Background High-throughput sequencing has revolutionized genetic disorder diagnosis, but variant pathogenicity interpretation is still challenging. Even though the Human Genome Variation Society (HGVS) provides recommendations for variant nomenclature, discrepancies in annotation remain a significant hurdle. Results In this study, we evaluated the annotation concordance between three tools—ANNOVAR, SnpEff, and Variant Effect Predictor (VEP)—using 164,549 two-star variants from ClinVar.
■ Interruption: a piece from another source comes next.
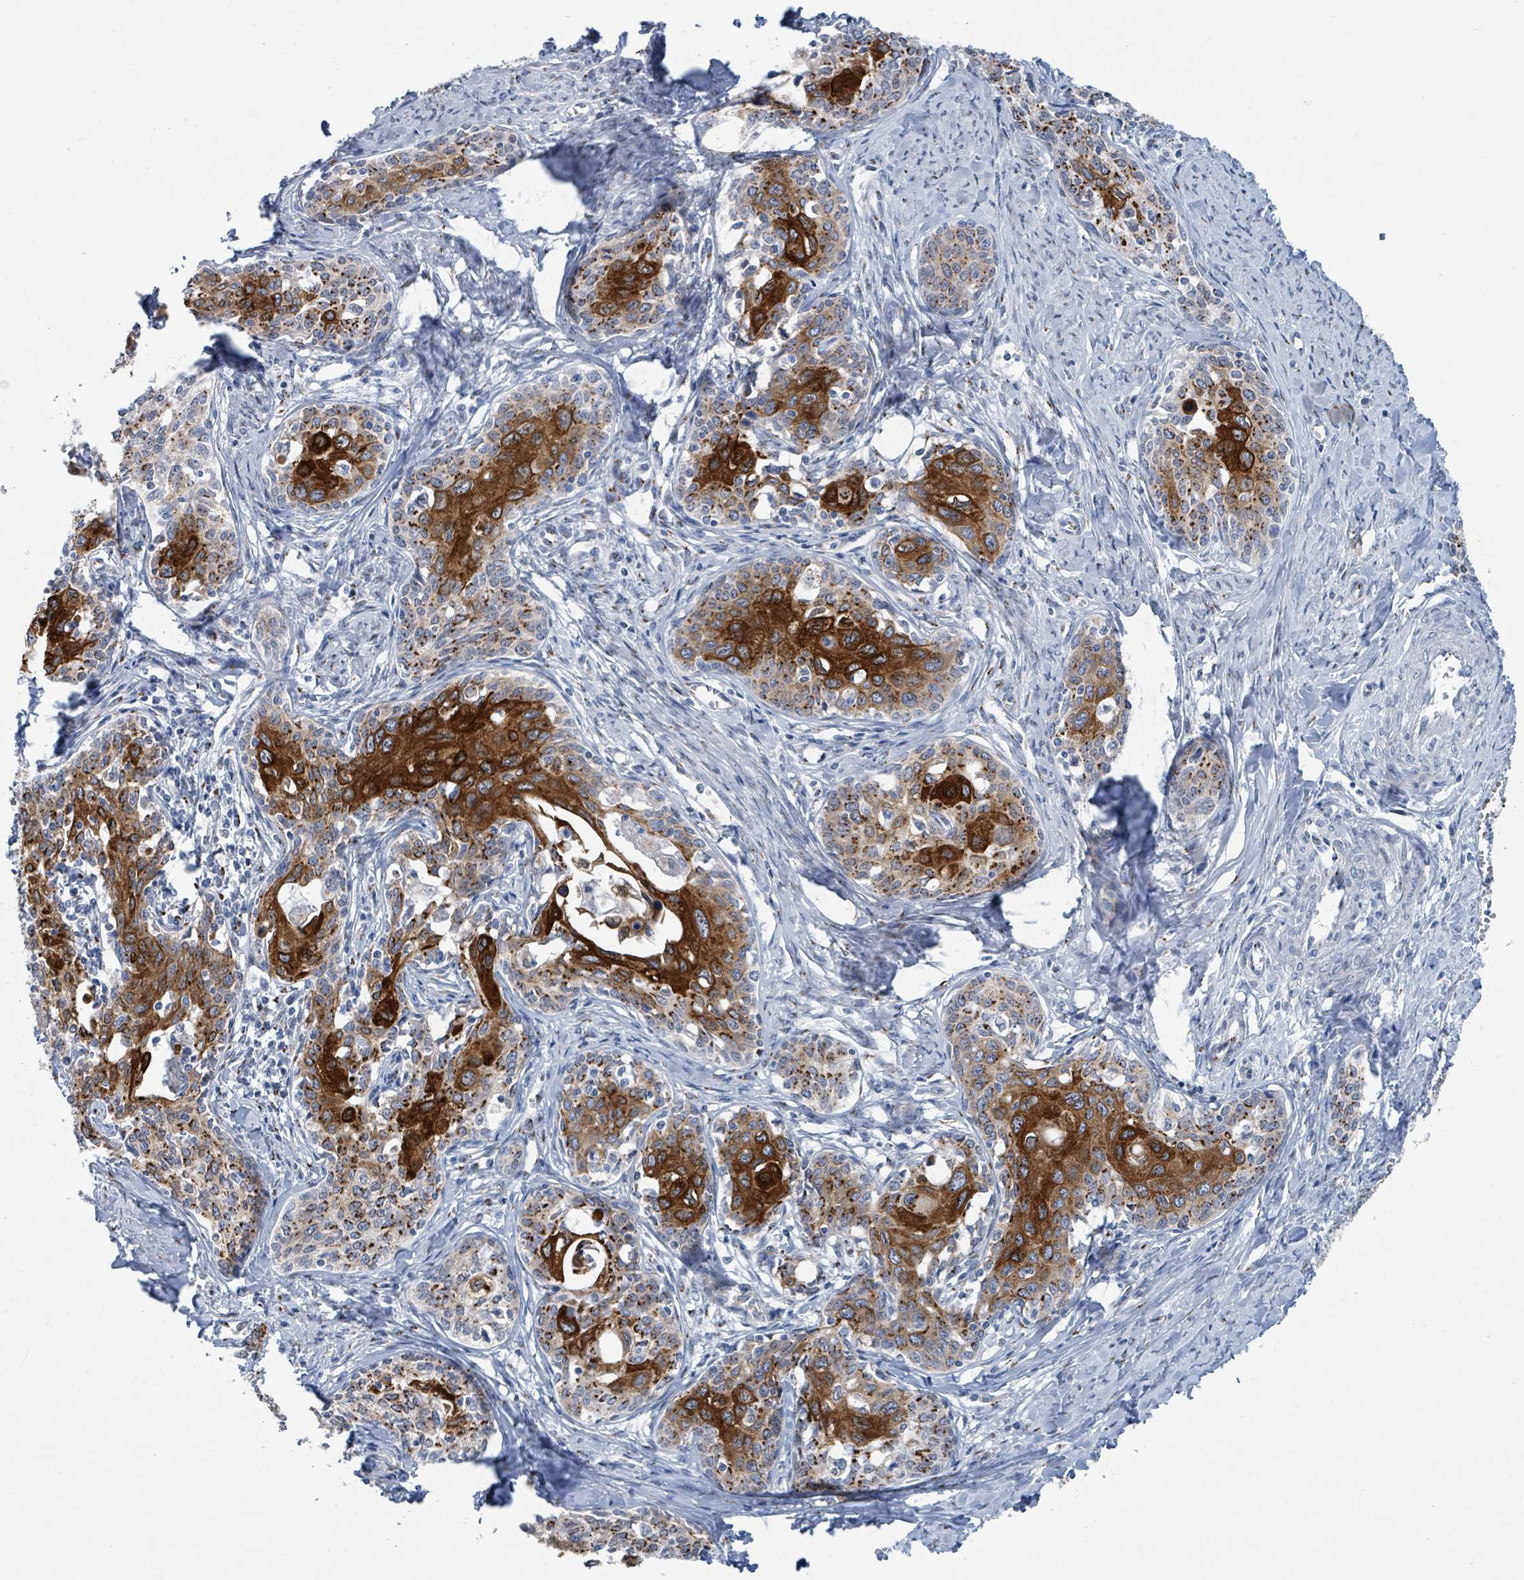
{"staining": {"intensity": "strong", "quantity": "25%-75%", "location": "cytoplasmic/membranous"}, "tissue": "cervical cancer", "cell_type": "Tumor cells", "image_type": "cancer", "snomed": [{"axis": "morphology", "description": "Squamous cell carcinoma, NOS"}, {"axis": "morphology", "description": "Adenocarcinoma, NOS"}, {"axis": "topography", "description": "Cervix"}], "caption": "Protein expression analysis of cervical cancer (adenocarcinoma) displays strong cytoplasmic/membranous positivity in about 25%-75% of tumor cells. (DAB = brown stain, brightfield microscopy at high magnification).", "gene": "DCAF5", "patient": {"sex": "female", "age": 52}}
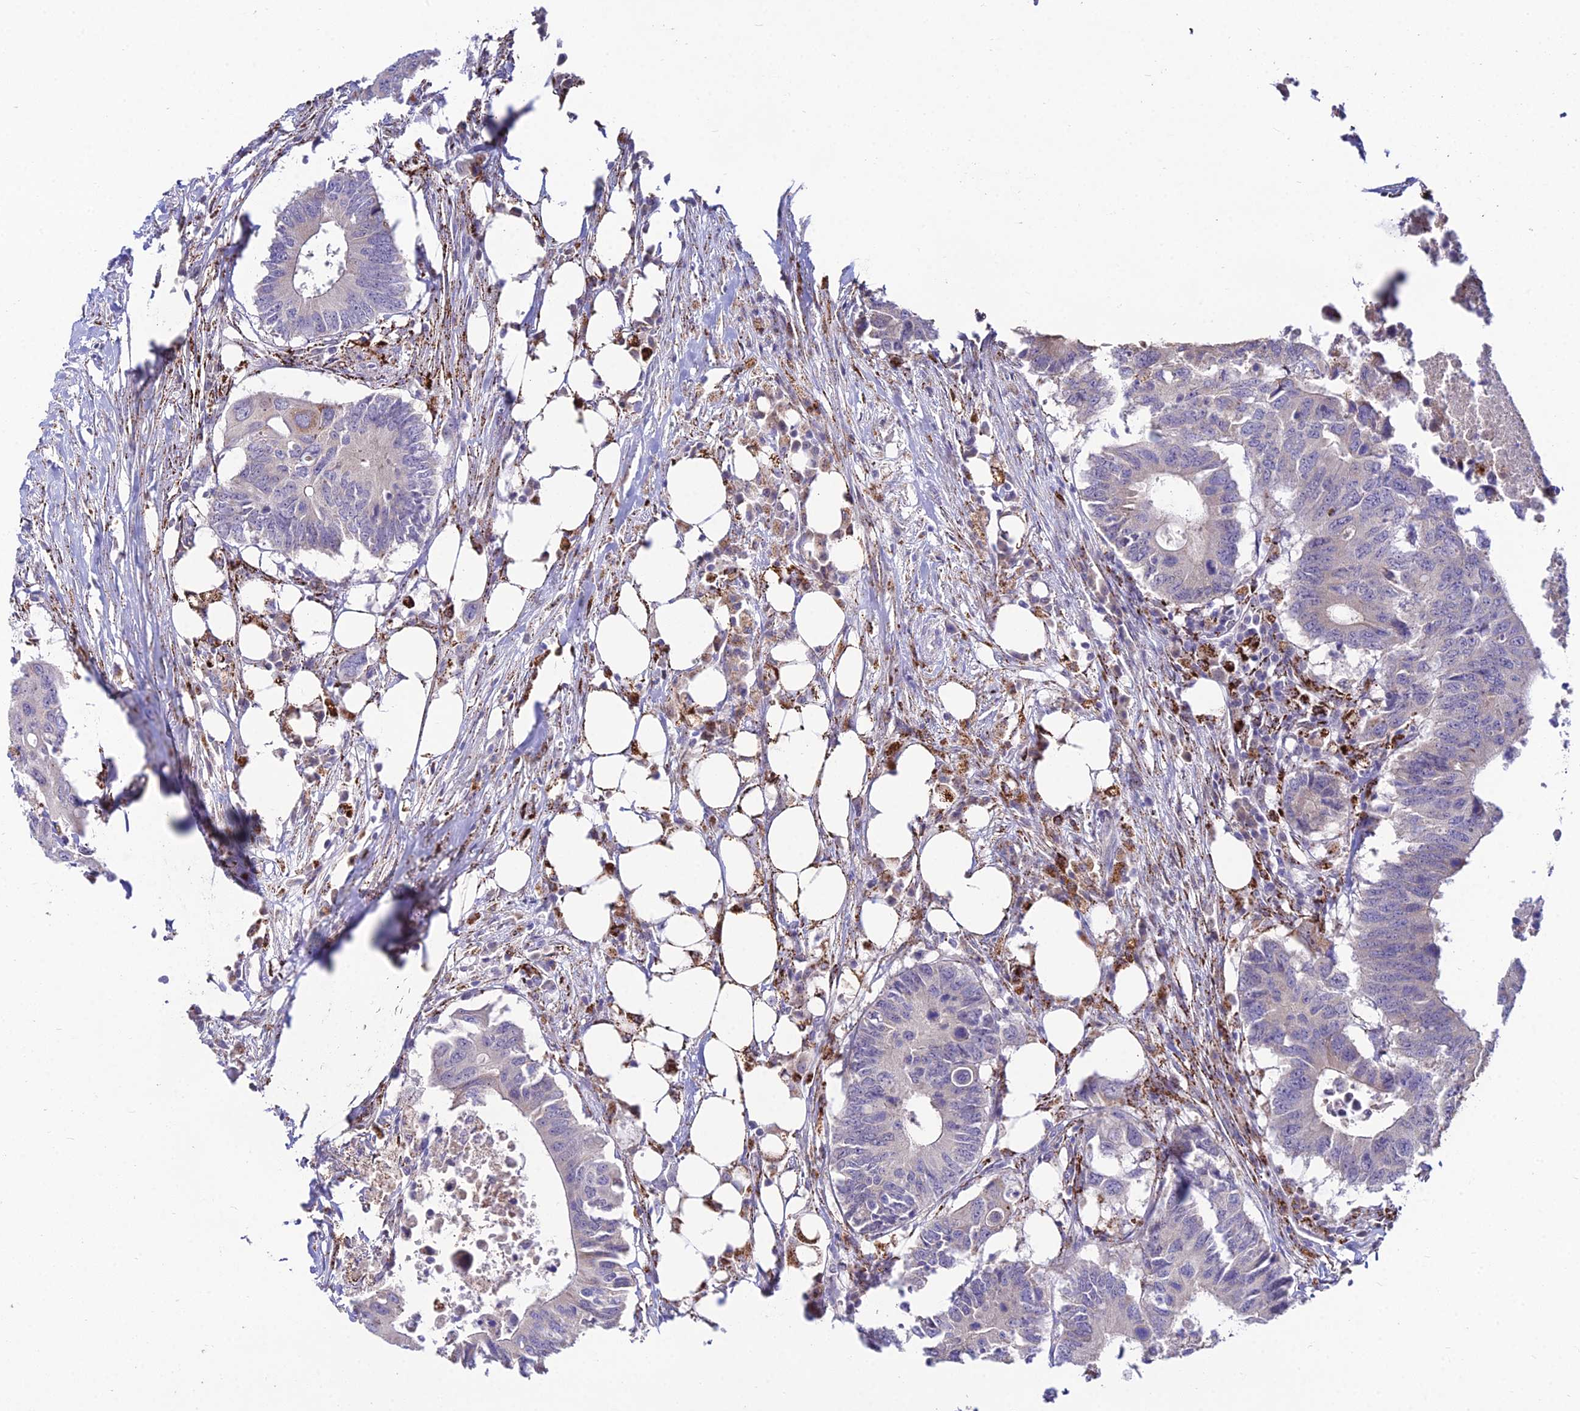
{"staining": {"intensity": "negative", "quantity": "none", "location": "none"}, "tissue": "colorectal cancer", "cell_type": "Tumor cells", "image_type": "cancer", "snomed": [{"axis": "morphology", "description": "Adenocarcinoma, NOS"}, {"axis": "topography", "description": "Colon"}], "caption": "IHC of human colorectal cancer shows no expression in tumor cells. The staining was performed using DAB to visualize the protein expression in brown, while the nuclei were stained in blue with hematoxylin (Magnification: 20x).", "gene": "C6orf163", "patient": {"sex": "male", "age": 71}}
The analysis used HGVS nomenclature string-match comparisons to assess annotation consistency from each tool, corresponding coding impacts, and associated ACMG criteria inferred from the annotations. The analysis revealed variable concordance rates, with 58.52% agreement for HGVSc, 84.04% for HGVSp, and 85.58% for the coding impact. SnpEff showed the highest match for HGVSc (0.988), while VEP bettered for HGVSp (0.977). The substantial discrepancies were noted in the Loss-of-Function (LoF) category. Incorrect PVS1 interpretations affected the final pathogenicity and downgraded PLP variants (ANNOVAR 55.9%, SnpEff 66.5%, VEP 67.3%), risking false negatives of clinically relevant variants in reports. Conclusions These findings highlight the critical challenges in accurately interpreting variant pathogenicity due to discrepancies in annotations. To enhance the reliability of genetic variant interpretation in clinical practice, standardizing transcript sets and systematically cross-validating results across multiple annotation tools is essential.